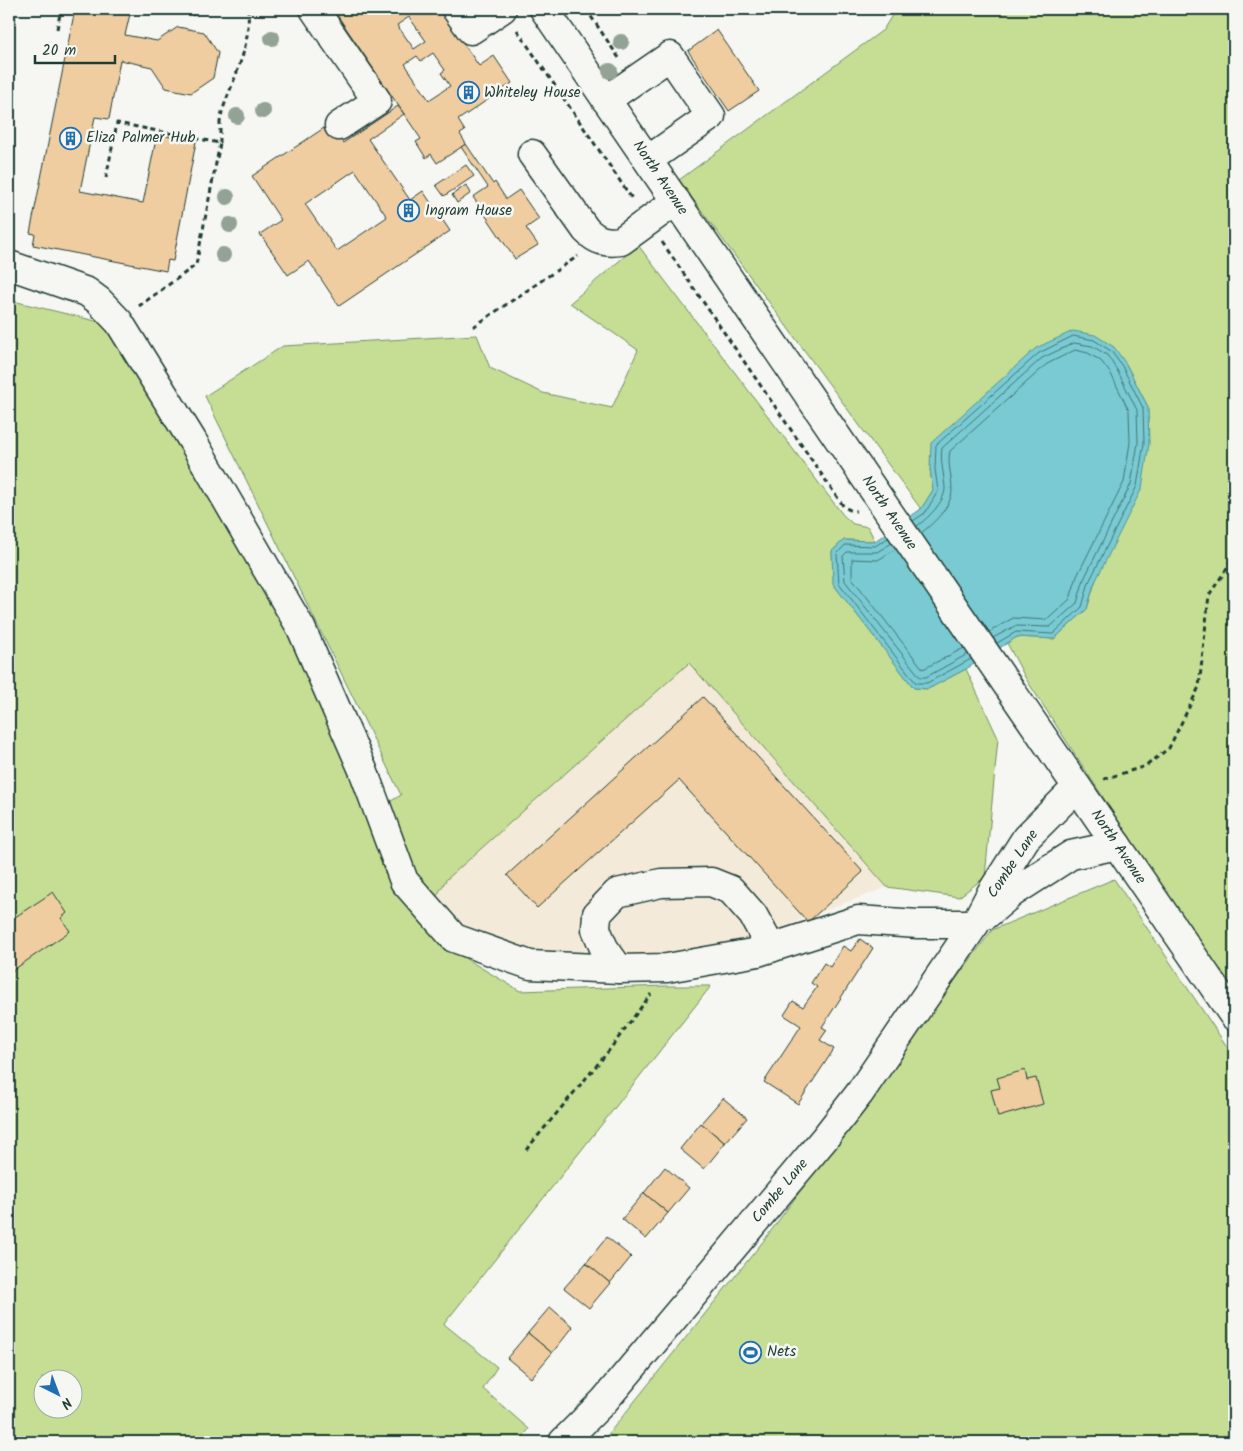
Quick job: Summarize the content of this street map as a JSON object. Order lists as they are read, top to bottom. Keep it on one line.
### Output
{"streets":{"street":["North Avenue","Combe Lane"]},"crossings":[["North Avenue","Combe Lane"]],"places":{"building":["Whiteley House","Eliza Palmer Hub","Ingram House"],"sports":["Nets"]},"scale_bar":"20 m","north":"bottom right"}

· · ·

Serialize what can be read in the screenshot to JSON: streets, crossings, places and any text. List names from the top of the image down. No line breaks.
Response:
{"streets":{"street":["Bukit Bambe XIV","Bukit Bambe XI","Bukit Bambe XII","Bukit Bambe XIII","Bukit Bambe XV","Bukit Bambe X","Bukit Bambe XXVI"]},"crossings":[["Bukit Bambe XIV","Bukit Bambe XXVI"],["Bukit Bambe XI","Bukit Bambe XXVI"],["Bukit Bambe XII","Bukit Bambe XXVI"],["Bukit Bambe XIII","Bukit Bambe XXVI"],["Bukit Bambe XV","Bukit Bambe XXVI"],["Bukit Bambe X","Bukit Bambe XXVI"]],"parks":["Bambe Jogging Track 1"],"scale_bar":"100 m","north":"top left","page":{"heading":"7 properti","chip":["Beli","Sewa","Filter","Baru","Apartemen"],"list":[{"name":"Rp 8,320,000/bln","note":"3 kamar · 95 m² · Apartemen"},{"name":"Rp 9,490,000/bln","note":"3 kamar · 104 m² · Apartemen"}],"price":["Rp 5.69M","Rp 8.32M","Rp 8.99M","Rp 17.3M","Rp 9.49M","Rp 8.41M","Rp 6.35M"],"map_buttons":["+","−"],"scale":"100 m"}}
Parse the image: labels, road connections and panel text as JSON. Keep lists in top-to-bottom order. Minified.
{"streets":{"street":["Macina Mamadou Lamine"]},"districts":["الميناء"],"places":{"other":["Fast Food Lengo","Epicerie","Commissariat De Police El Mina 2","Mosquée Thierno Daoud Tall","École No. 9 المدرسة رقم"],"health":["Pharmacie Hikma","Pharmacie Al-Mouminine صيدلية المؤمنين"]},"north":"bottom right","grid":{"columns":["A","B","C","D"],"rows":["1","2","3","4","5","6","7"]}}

· · ·

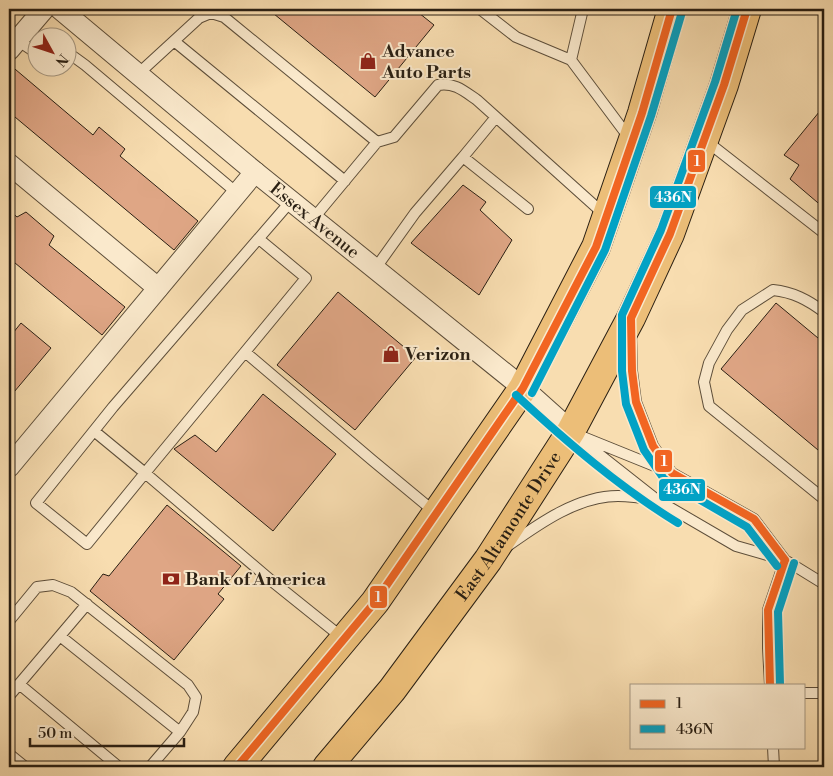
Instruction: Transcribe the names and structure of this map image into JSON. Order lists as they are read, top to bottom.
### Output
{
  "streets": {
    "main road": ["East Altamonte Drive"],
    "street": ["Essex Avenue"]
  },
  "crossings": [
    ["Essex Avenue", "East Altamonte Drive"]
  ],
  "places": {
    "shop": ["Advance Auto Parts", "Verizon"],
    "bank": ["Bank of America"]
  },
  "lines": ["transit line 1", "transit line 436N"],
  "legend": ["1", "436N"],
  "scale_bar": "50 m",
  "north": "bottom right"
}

· · ·

TASK DIRECTIONS: Take every line from the data that includes the word "this".

OUTPUT OF THE TASK:
Quick job: Summarize the content of this street map as a JSON object. Order lists as they are read, top to bottom. Keep it on one line.
Instruction: Transcribe the names and structure of this map image into JSON. Order lists as they are read, top to bottom.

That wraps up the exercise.